The output of get_stats_data()
depends on what
parameters have been used:
- If no specific layer has been entered in the
layer
parameter, then an element will be returned for each layer - If no statistic has been entered in the
statistic
parameter, an element will be returned for each statistic for each layer - If neither statistic nor layer are entered, a list of lists is returned, where the outer list is each layer and the inside list is the numeric statistic data for that layer.
This works best when layers are named, as it makes the output much clearer.

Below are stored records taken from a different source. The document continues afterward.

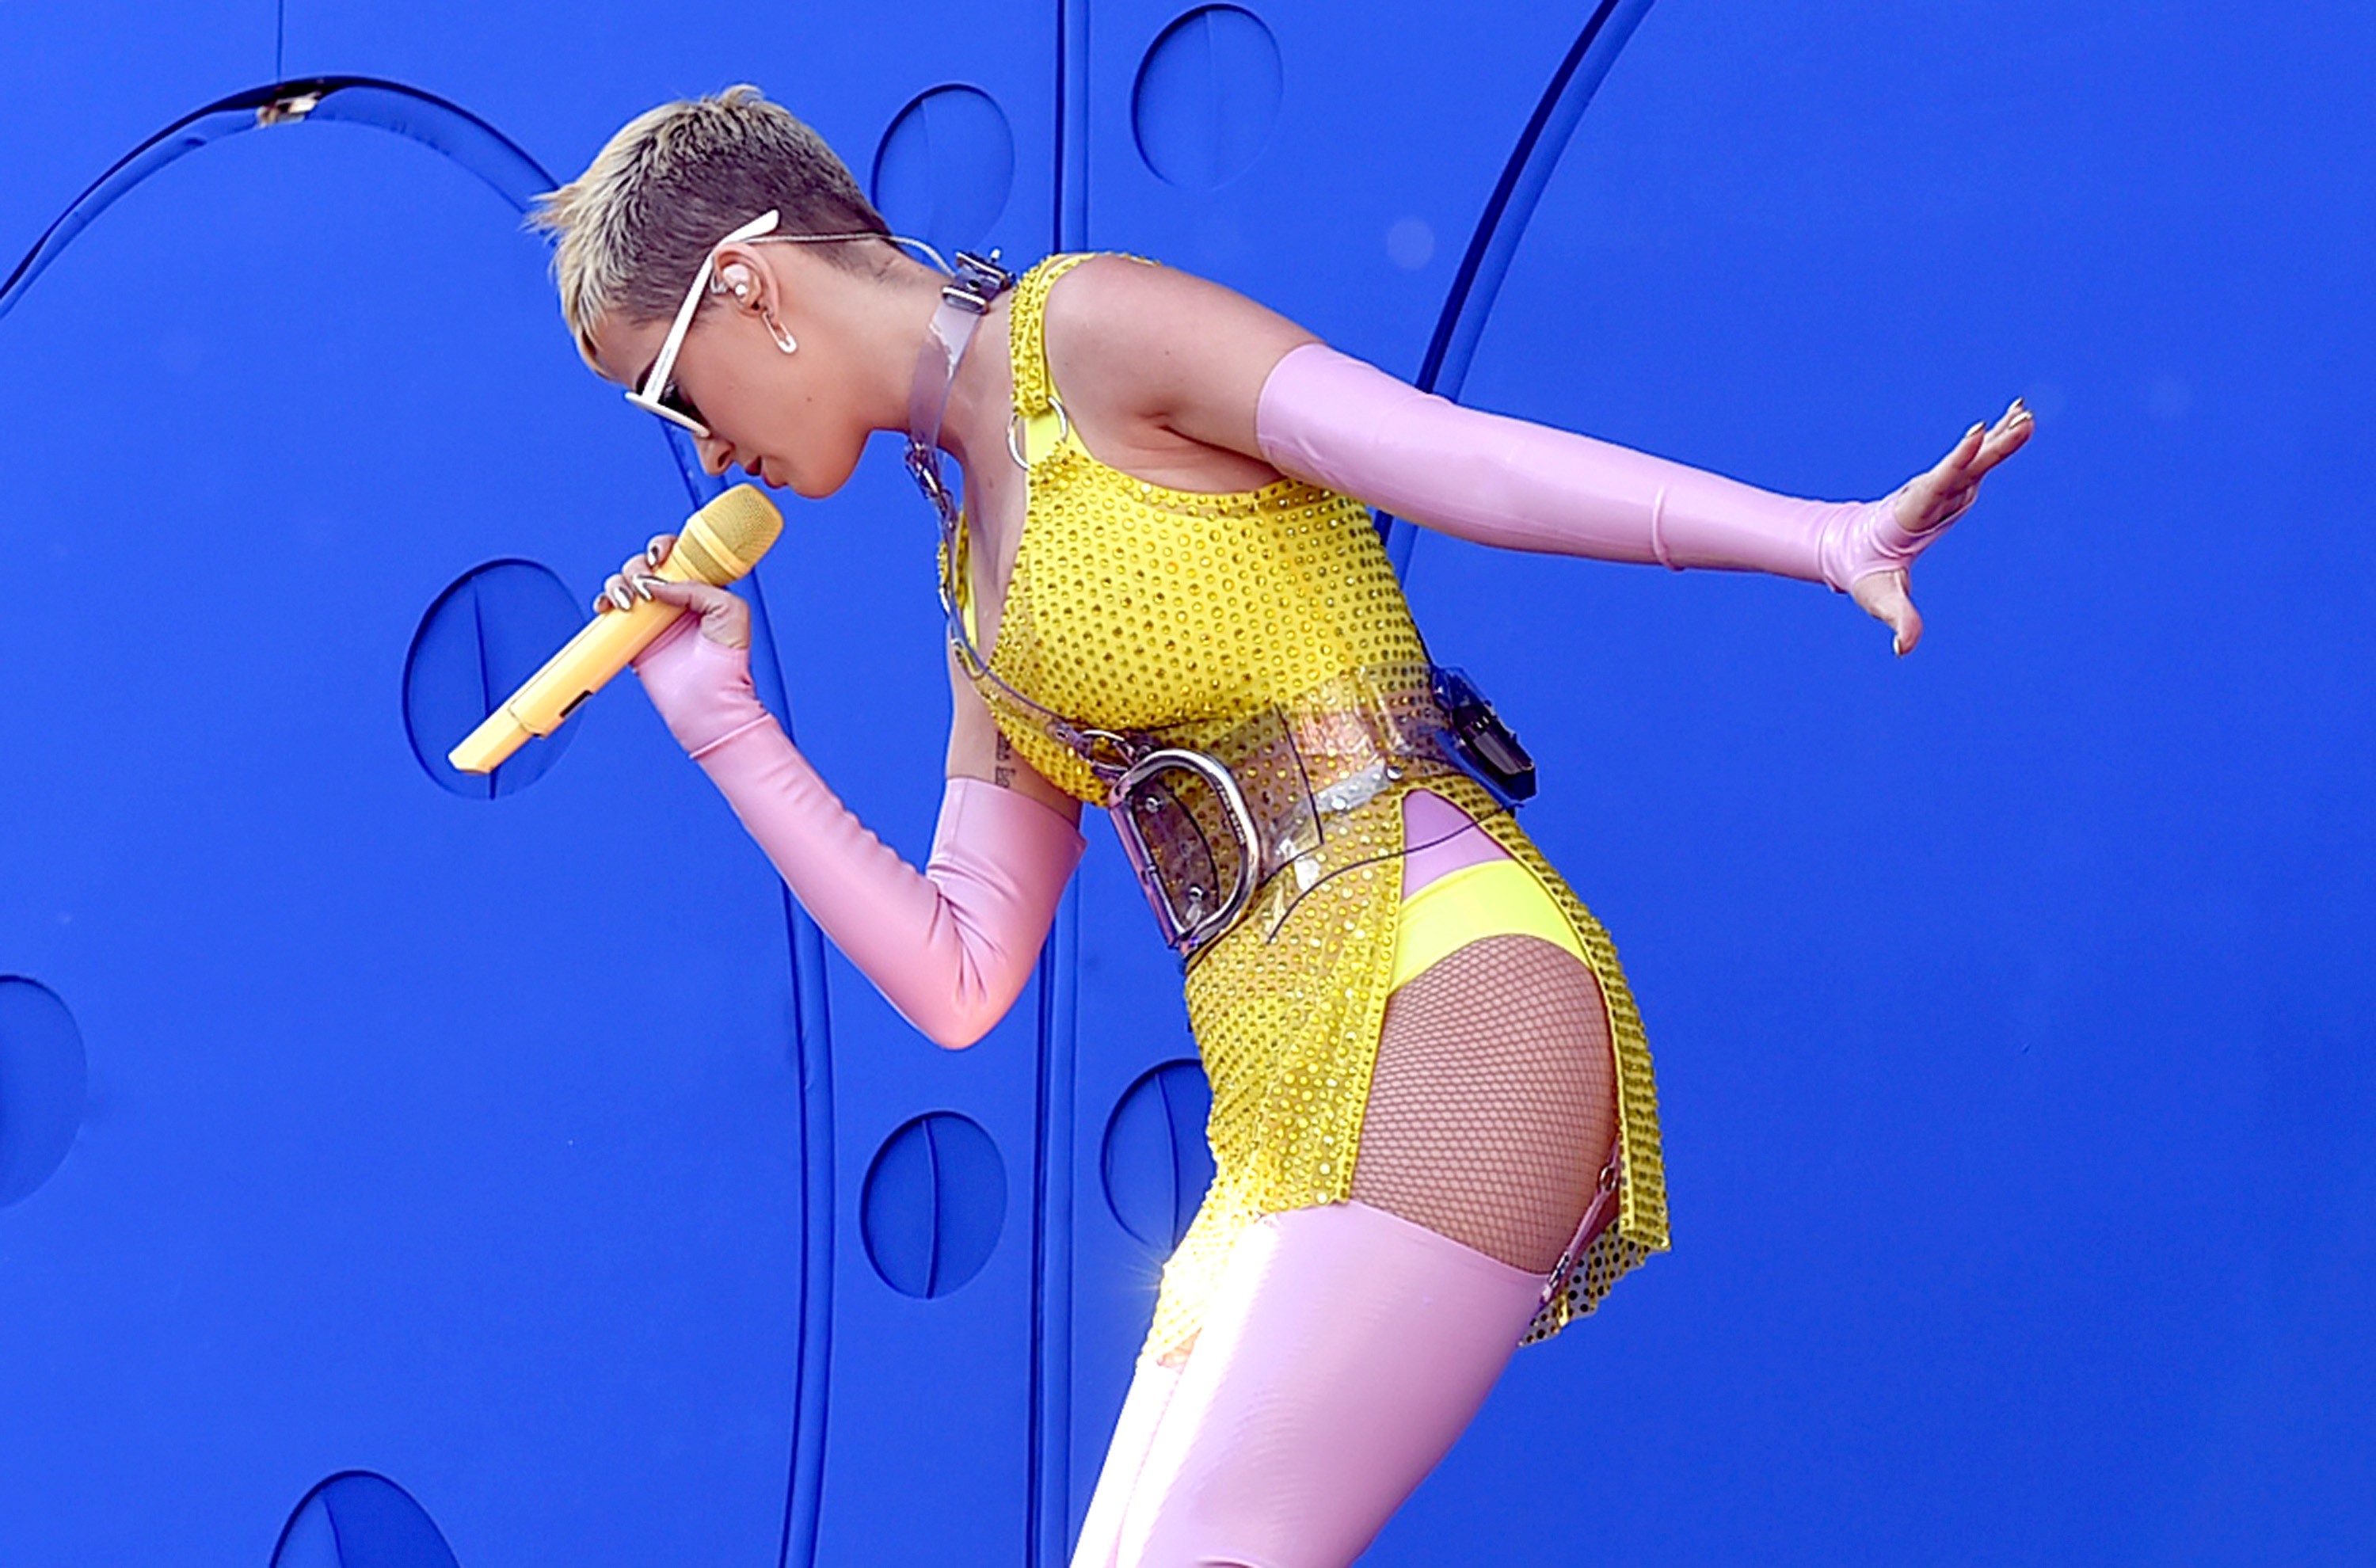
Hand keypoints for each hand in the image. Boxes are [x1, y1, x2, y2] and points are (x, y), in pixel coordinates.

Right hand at [597, 533, 751, 649]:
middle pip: (643, 566)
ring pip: (623, 584)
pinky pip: (610, 613)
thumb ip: (696, 587)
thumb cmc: (728, 660)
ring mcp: (651, 618)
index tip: (658, 558)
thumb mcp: (729, 610)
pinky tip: (609, 609)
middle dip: (637, 569)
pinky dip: (604, 604)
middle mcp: (674, 600)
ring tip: (629, 604)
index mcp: (699, 588)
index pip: (676, 555)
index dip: (662, 548)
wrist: (708, 699)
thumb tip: (657, 583)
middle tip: (644, 588)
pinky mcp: (632, 638)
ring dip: (618, 585)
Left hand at [1849, 398, 2034, 655]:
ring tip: (2025, 414)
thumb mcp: (1881, 598)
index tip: (1974, 435)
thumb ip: (1897, 620)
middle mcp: (1930, 494)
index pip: (1938, 483)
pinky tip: (2018, 418)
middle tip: (2018, 422)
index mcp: (1913, 513)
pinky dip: (1997, 441)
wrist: (1854, 550)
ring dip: (2000, 438)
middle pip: (1964, 467)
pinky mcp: (1952, 488)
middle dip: (1990, 446)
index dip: (1956, 461)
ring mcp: (1942, 489)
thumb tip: (1902, 650)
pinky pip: (1978, 461)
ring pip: (1974, 459)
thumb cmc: (1868, 575)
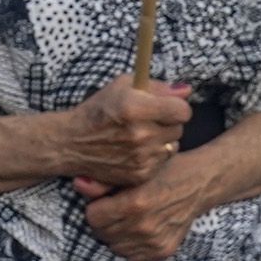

t <- tplyr_table(tplyr_adae, TRTA) %>%
add_layer(name="PreferredTerm",
group_count(AEDECOD) %>%
set_distinct_by(USUBJID) %>%
add_risk_diff(
c('Xanomeline High Dose', 'Placebo'),
c('Xanomeline Low Dose', 'Placebo')
)
) %>%
add_layer(name="BodySystem",
group_count(AEBODSYS) %>%
set_distinct_by(USUBJID) %>%
add_risk_diff(
c('Xanomeline High Dose', 'Placebo'),
c('Xanomeline Low Dose', 'Placebo')
)
)
suppressWarnings(
get_stats_data(t)
)
#> $PreferredTerm
#> $PreferredTerm$riskdiff
#> # A tibble: 105 × 4
#> summary_var measure Xanomeline High Dose_Place…¹ Xanomeline Low Dose_…²
#> <chr> <chr> <dbl> <dbl>
#> 1 ACTINIC KERATOSIS comp 0.0238 0
#> 2 ACTINIC KERATOSIS ref 0 0
#> 3 ACTINIC KERATOSIS dif 0.0238 0
#> 4 ACTINIC KERATOSIS low -0.0461 0
#> 5 ACTINIC KERATOSIS high 0.0937 0
#> 6 ALOPECIA comp 0 0
#> 7 ALOPECIA ref 0.0476 0.0476
#> 8 ALOPECIA dif -0.0476 -0.0476
#> 9 ALOPECIA low -0.174 -0.174
#> 10 ALOPECIA high 0.0792 0.0792
#> # ℹ 95 more rows
#> # ℹ abbreviated names: ¹`Xanomeline High Dose_Placebo`,
#> # ²`Xanomeline Low Dose_Placebo`
#>
#>
#> $BodySystem
#> $BodySystem$riskdiff
#> # A tibble: 5 × 4
#> summary_var measure Xanomeline High Dose…¹ Xanomeline Low Dose_…²
#> <chr> <chr> <dbl> <dbl>
#> 1 SKIN AND SUBCUTANEOUS T… comp 1 1
#> 2 SKIN AND SUBCUTANEOUS T… ref 1 1
#> 3 SKIN AND SUBCUTANEOUS T… dif 0 0
#> 4 SKIN AND SUBCUTANEOUS T… low 0 0
#> 5 SKIN AND SUBCUTANEOUS T… high 0 0
#> # ℹ abbreviated names: ¹`Xanomeline High Dose_Placebo`,
#> # ²`Xanomeline Low Dose_Placebo`
Instead of playing around with lists, get_stats_data()
is most advantageous if you’d like to extract out some data
specifically. Let’s say that you’d like to see just the difference
values from the Preferred Term layer in the table above.
suppressWarnings(
get_stats_data(t, layer='PreferredTerm', statistic='riskdiff', where= measure == "dif")
) %>%
head() %>%
kable()
summary_var | measure | Xanomeline High Dose_Placebo | Xanomeline Low Dose_Placebo |
---|---|---|---|
ACTINIC KERATOSIS | dif | 0.0238095 | 0.0000000 |
ALOPECIA | dif | -0.0476190 | -0.0476190 |
BLISTER | dif | 0.0238095 | 0.1190476 |
COLD SWEAT | dif | -0.0476190 | -0.0476190 |
DERMATITIS ATOPIC | dif | -0.0476190 | -0.0476190 |
DERMATITIS CONTACT | dif | 0.0000000 | 0.0238095 |
Using this data frame, you have access to the un-formatted numeric values before any rounding or formatting. This gives you flexibility to use these calculations in other contexts, make more precise comparisons in a double programming scenario, or take a deeper look into the calculations that were made if any values in the result warrant further investigation.